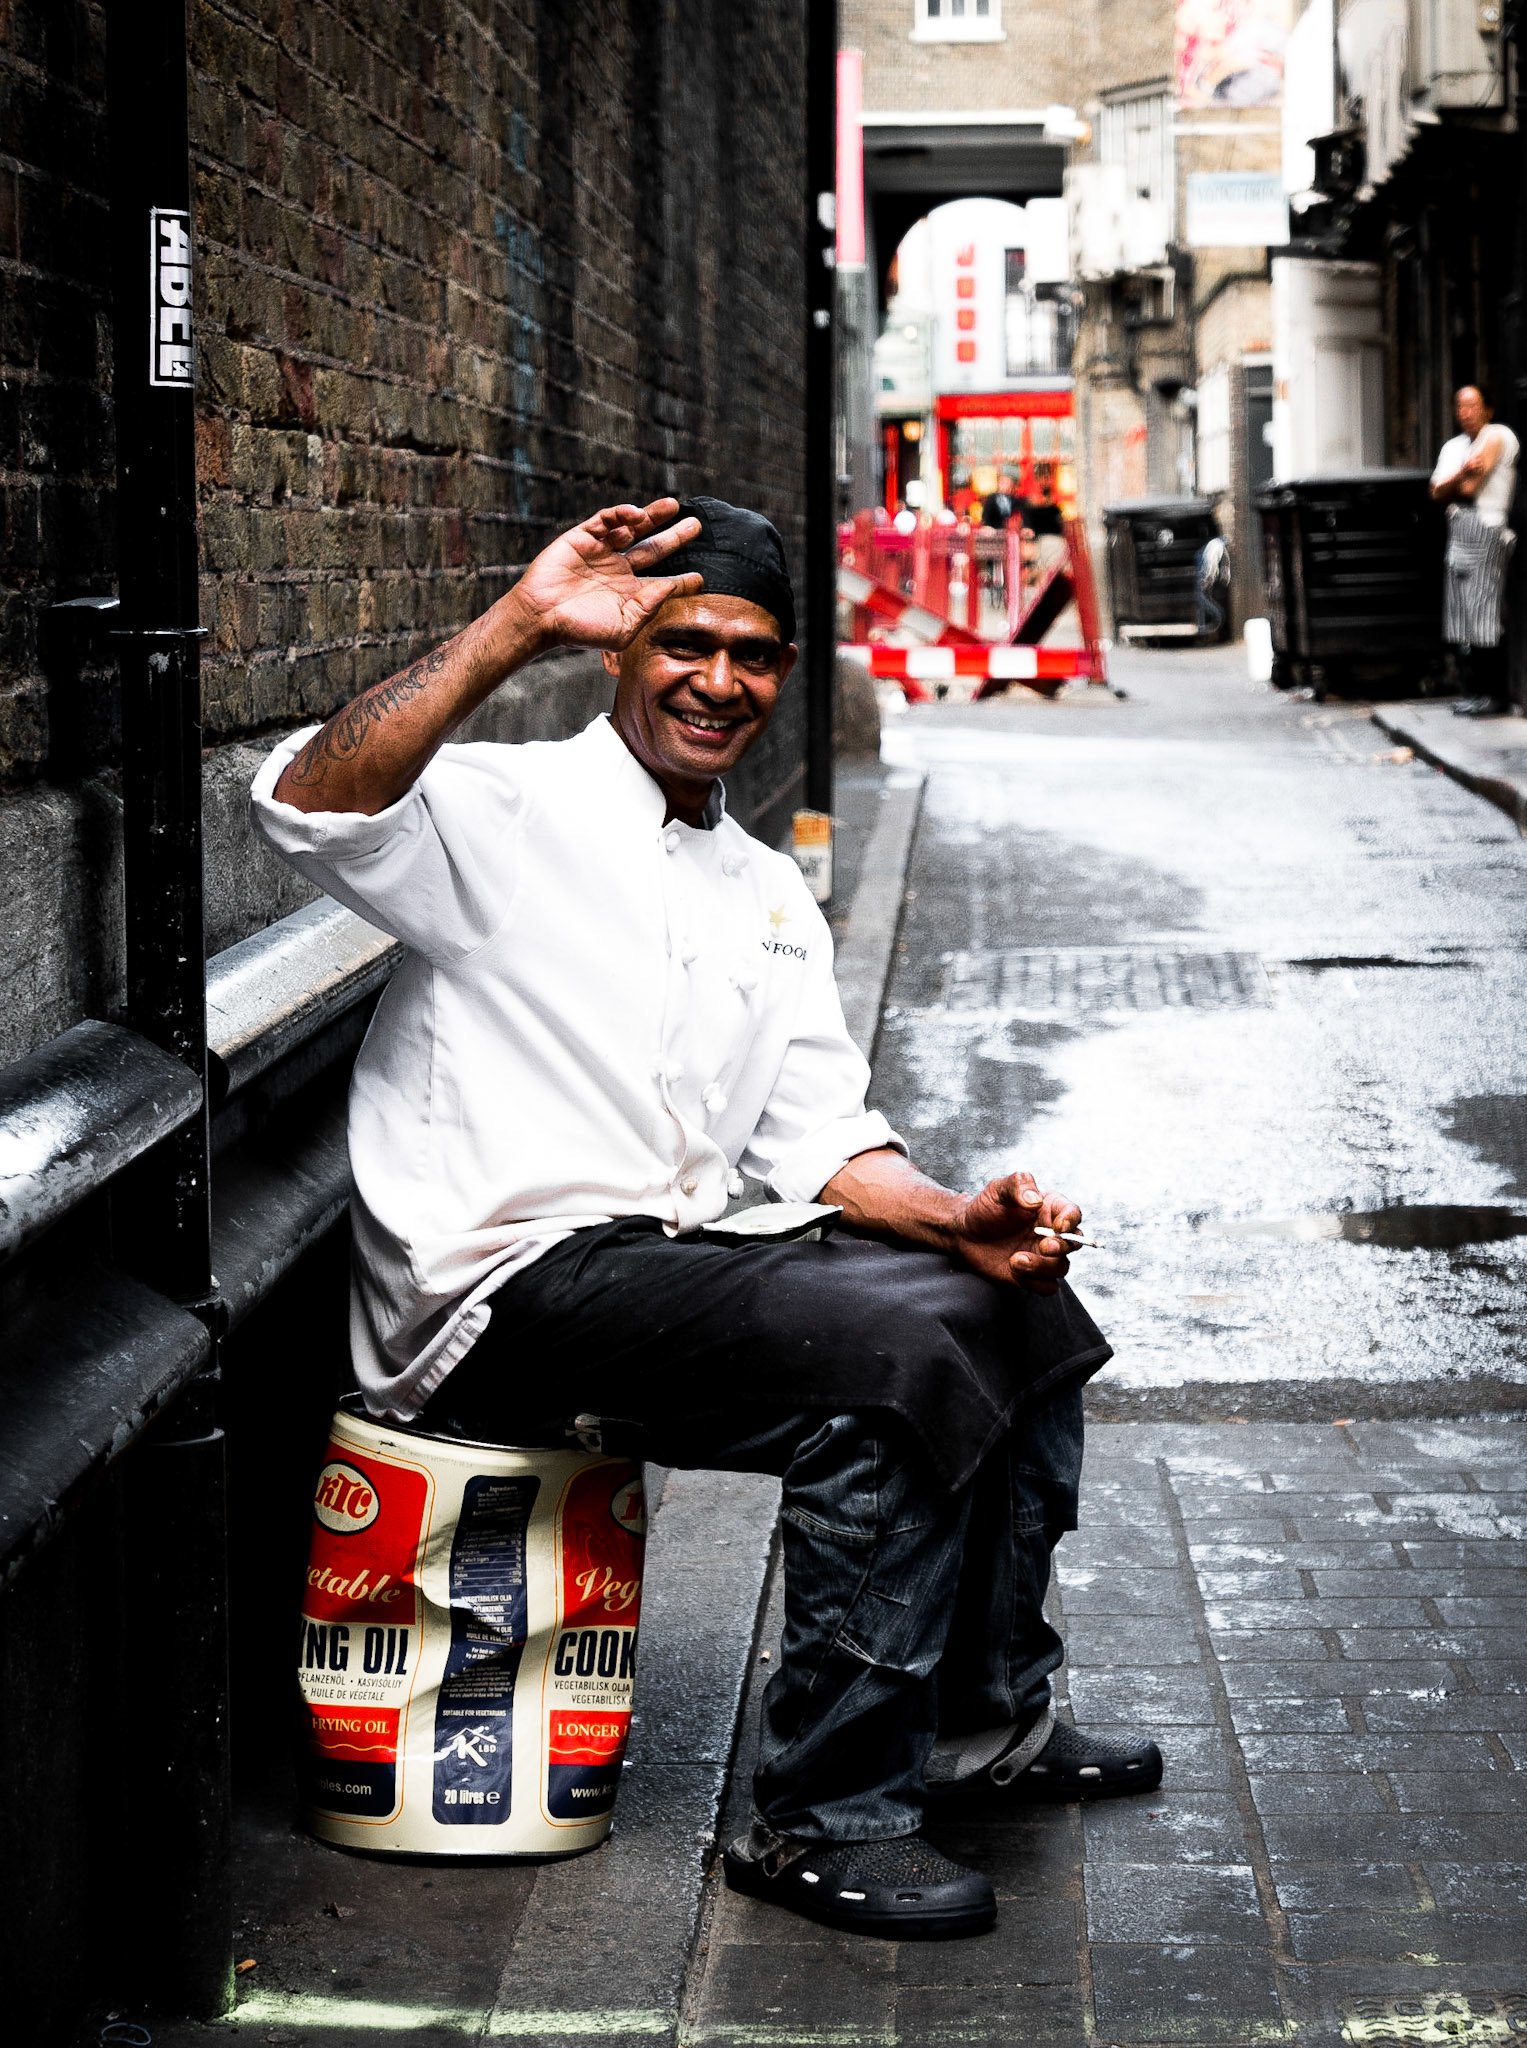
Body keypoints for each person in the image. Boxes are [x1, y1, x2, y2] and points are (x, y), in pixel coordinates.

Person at [251, 495, 1160, 1944]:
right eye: (684, 644)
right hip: (498, 1291)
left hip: (665, 1266)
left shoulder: (763, 892)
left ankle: (979, 1730)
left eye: (750, 656)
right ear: (623, 650)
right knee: (884, 1368)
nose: (716, 682)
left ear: (781, 671)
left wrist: (958, 1221)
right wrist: (517, 623)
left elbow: (823, 1142)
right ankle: (824, 1815)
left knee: (1021, 1312)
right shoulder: (501, 809)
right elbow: (306, 805)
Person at [1430, 384, 1519, 716]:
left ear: (1488, 409)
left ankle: (1495, 695)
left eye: (1472, 405)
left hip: (1486, 526)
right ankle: (1475, 690)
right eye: (1460, 406)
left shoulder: (1498, 436)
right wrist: (1459, 476)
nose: (1465, 412)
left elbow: (1467, 489)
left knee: (1485, 613)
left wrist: (1455, 482)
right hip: (1459, 530)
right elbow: (1436, 492)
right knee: (1462, 617)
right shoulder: (1454, 447)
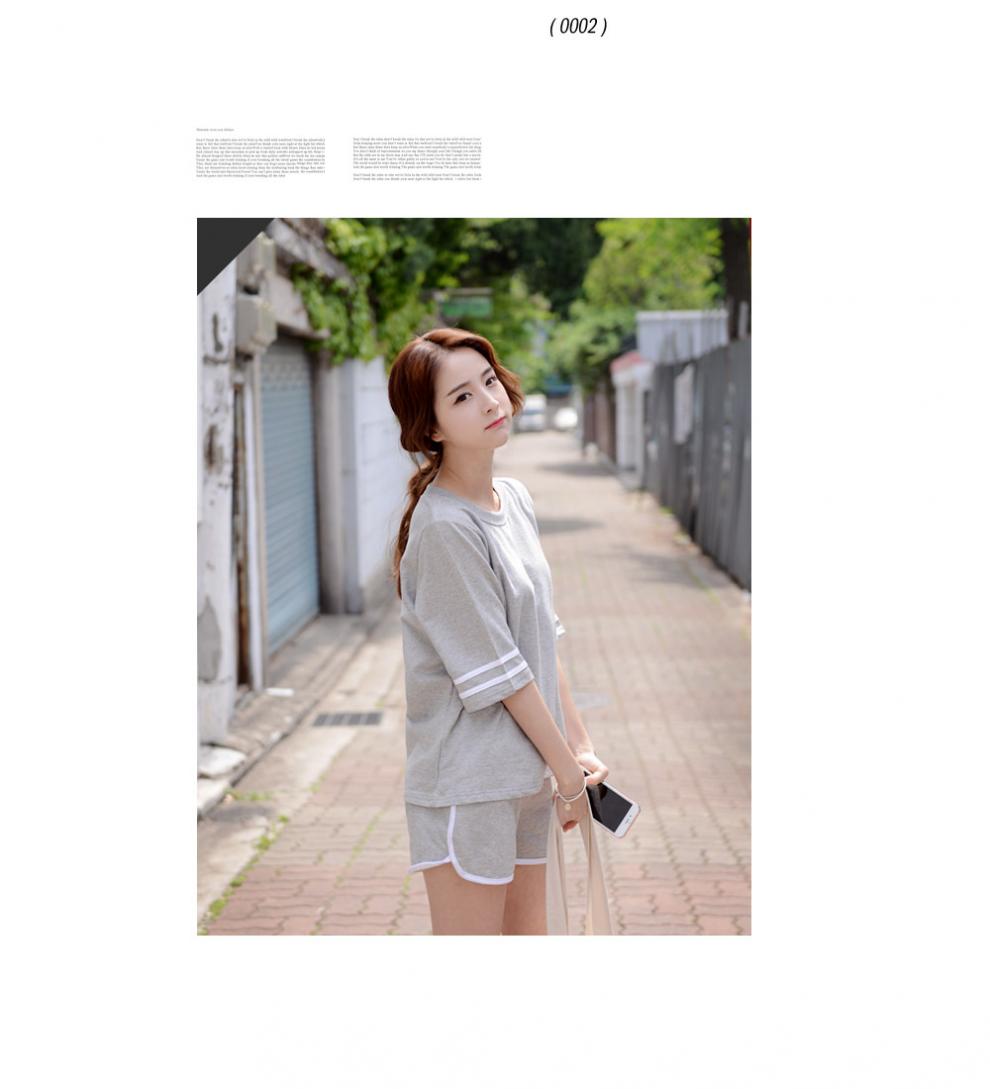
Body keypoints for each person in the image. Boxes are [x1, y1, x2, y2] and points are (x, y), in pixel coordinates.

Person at [387, 327, 609, 935]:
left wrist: (578, 748)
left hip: (525, 776)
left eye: (488, 381)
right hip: (469, 785)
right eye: (461, 396)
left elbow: (540, 638)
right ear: (431, 428)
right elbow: (502, 673)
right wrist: (566, 772)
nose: (490, 401)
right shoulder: (444, 527)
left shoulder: (513, 499)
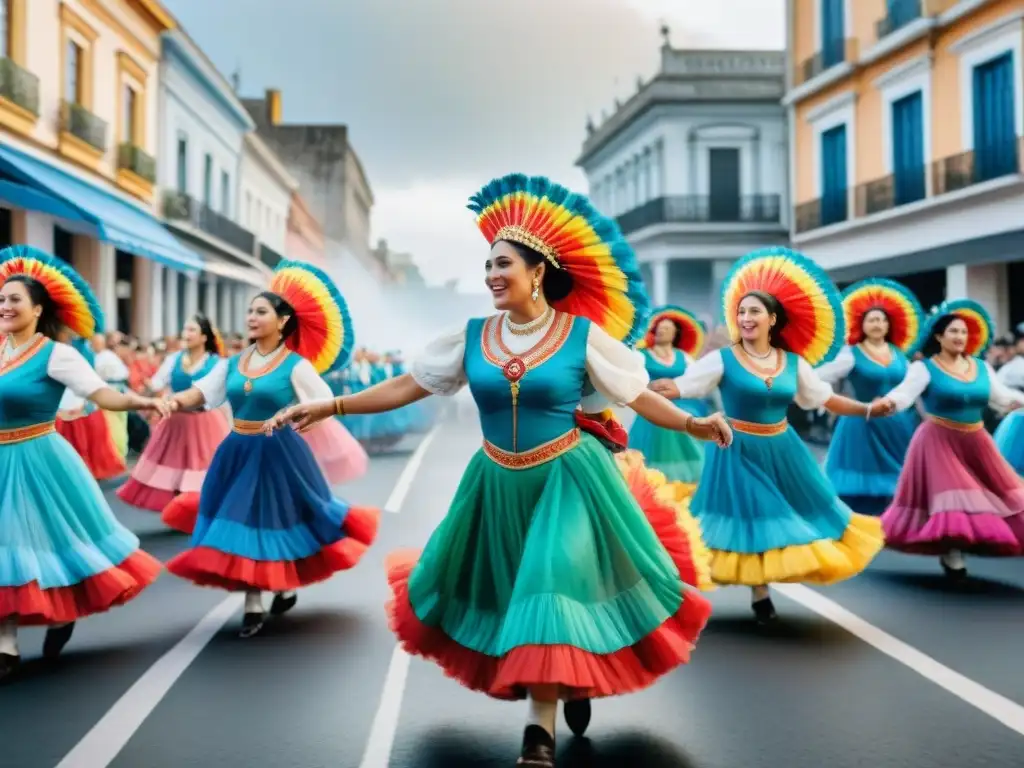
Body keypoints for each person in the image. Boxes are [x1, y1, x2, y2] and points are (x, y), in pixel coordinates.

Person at [267, 173, 730, 767]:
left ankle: (539, 730)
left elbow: (637, 396)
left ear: (538, 272)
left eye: (502, 264)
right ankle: (567, 681)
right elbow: (408, 387)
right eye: (487, 267)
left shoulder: (581, 337)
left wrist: (694, 424)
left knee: (552, 582)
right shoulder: (469, 338)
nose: (491, 277)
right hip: (496, 483)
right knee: (512, 591)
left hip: (569, 479)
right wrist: (330, 404)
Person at [651, 247, 886, 624]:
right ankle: (759, 593)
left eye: (754, 311)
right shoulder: (722, 359)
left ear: (772, 319)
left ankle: (760, 588)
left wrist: (867, 409)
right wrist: (650, 389)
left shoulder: (793, 363)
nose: (745, 317)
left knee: (783, 515)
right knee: (744, 514)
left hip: (783, 448)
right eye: (741, 312)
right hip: (735, 447)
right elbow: (685, 385)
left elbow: (821, 398)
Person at [162, 260, 379, 637]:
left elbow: (323, 401)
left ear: (282, 321)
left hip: (280, 453)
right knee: (242, 520)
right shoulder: (233, 363)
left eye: (260, 311)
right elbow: (205, 392)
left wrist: (293, 416)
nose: (251, 316)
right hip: (237, 450)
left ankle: (279, 585)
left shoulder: (295, 365)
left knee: (277, 519)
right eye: (250, 311)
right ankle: (253, 602)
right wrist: (174, 402)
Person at [0, 246, 167, 682]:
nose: (5, 305)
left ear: (38, 309)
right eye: (1, 298)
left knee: (38, 543)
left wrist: (141, 401)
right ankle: (7, 643)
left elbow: (102, 394)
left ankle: (58, 615)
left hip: (39, 458)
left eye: (15, 299)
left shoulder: (56, 355)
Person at [874, 300, 1024, 577]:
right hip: (938, 440)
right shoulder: (924, 369)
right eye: (953, 332)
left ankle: (961, 545)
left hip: (976, 441)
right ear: (940, 337)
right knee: (952, 494)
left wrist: (1020, 402)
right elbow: (904, 395)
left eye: (964, 333)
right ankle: (952, 551)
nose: (959, 337)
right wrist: (886, 404)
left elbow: (1002, 397)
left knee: (999, 494)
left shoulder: (981, 368)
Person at [814, 278, 924, 514]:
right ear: (861, 324)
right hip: (860, 423)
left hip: (897, 425)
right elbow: (818, 376)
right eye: (872, 319)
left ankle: (890, 526)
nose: (877, 324)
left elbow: (911, 388)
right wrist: (831, 400)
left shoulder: (901, 356)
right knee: (858, 485)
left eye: (882, 320)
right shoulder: (850, 354)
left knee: (897, 483)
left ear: (889, 325)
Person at [116, 314, 229, 520]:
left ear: (204, 337)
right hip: (175, 422)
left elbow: (222, 394)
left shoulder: (217, 363)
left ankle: (202, 511)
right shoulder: (173, 359)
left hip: (204, 423)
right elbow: (157, 384)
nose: (186, 334)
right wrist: (139, 396)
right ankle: (182, 512)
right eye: (185, 329)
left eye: (192, 330)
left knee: (203, 470)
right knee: (177, 473)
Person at [629, 305, 709, 485]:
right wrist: (647, 387)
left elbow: (695, 380)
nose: (662, 331)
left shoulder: (684, 357)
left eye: (667, 328)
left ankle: (683, 484)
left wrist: (678, 387)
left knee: (689, 434)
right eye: (659, 328)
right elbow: (632, 378)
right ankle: (654, 483)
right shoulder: (641, 355)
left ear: (675, 334)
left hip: (681, 406)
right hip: (650, 408)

---

#### Task directions:
Scan the listing above for the line that has "left knee: (552, 582)", then copy exactly from that line through the line that has "right shoulder: (233, 363)".

#### Answer for this exercise:
left knee: (552, 582)
right shoulder: (469, 338)
nose: (491, 277)
right hip: (496, 483)
right knee: (512, 591)
left hip: (569, 479)
right wrist: (330, 404)
Person at [651, 247, 886, 624]:
right ankle: (759, 593)
left eye: (754, 311)
right shoulder: (722, 359)
left ear: (772, 319)
left ankle: (760, 588)
left wrist: (867, 409)
right wrist: (650, 389)
left shoulder: (793, 363)
nose: (745, 317)
left knee: (783, 515)
right knee: (744, 514)
left hip: (783, 448)
right eye: (741, 312)
right hip: (735, 447)
right elbow: (685, 385)
left elbow: (821, 398)
Person at [162, 260, 379, 637]:
left elbow: (323, 401)
left ear: (282, 321)
left hip: (280, 453)
right knee: (242, 520)
right shoulder: (233, 363)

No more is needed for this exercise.